Your objective ->
Copy the text of each item below word for word and line for line. Leave out the pictures.

[Items in a dataset]
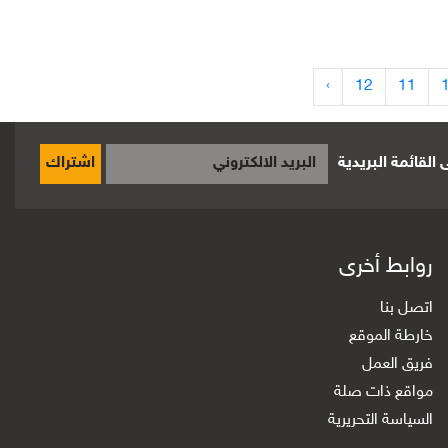
›
12
11
القائمة البريدية
اشتراك
روابط أخرى
اتصل بنا
خارطة الموقع
فريق العمل
مواقع ذات صلة
السياسة التحريرية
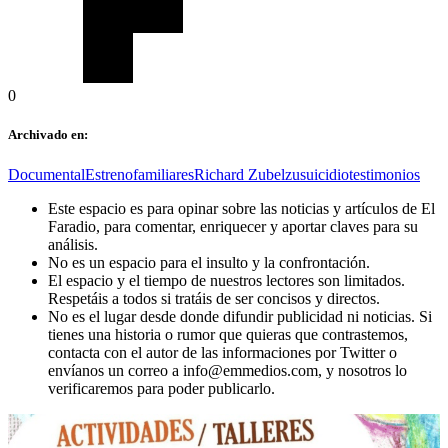
0
Archivado en:
Documental
Estreno
familiares
Richard Zubelzu
suicidio
testimonios
Este espacio es para opinar sobre las noticias y artículos de El
Faradio, para comentar, enriquecer y aportar claves para su
análisis.
No es un espacio para el insulto y la confrontación.
El espacio y el tiempo de nuestros lectores son limitados.
Respetáis a todos si tratáis de ser concisos y directos.
No es el lugar desde donde difundir publicidad ni noticias. Si
tienes una historia o rumor que quieras que contrastemos,
contacta con el autor de las informaciones por Twitter o
envíanos un correo a info@emmedios.com, y nosotros lo
verificaremos para poder publicarlo.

Solution below ->
›
12
11
القائمة البريدية
اشتراك
روابط أخرى
اتصل بنا
خارطة الموقع
فريق العمل
مواقع ذات صلة
السياسة التحريرية
0
Archivado en:
Documental
Estreno
familiares
Richard Zubelzu
suicidio
testimonios
Este espacio es para opinar sobre las noticias y artículos de El
Faradio, para comentar, enriquecer y aportar claves para su
análisis.
No es un espacio para el insulto y la confrontación.
El espacio y el tiempo de nuestros lectores son limitados.
Respetáis a todos si tratáis de ser concisos y directos.
No es el lugar desde donde difundir publicidad ni noticias. Si
tienes una historia o rumor que quieras que contrastemos,
contacta con el autor de las informaciones por Twitter o
envíanos un correo a info@emmedios.com, y nosotros lo
verificaremos para poder publicarlo.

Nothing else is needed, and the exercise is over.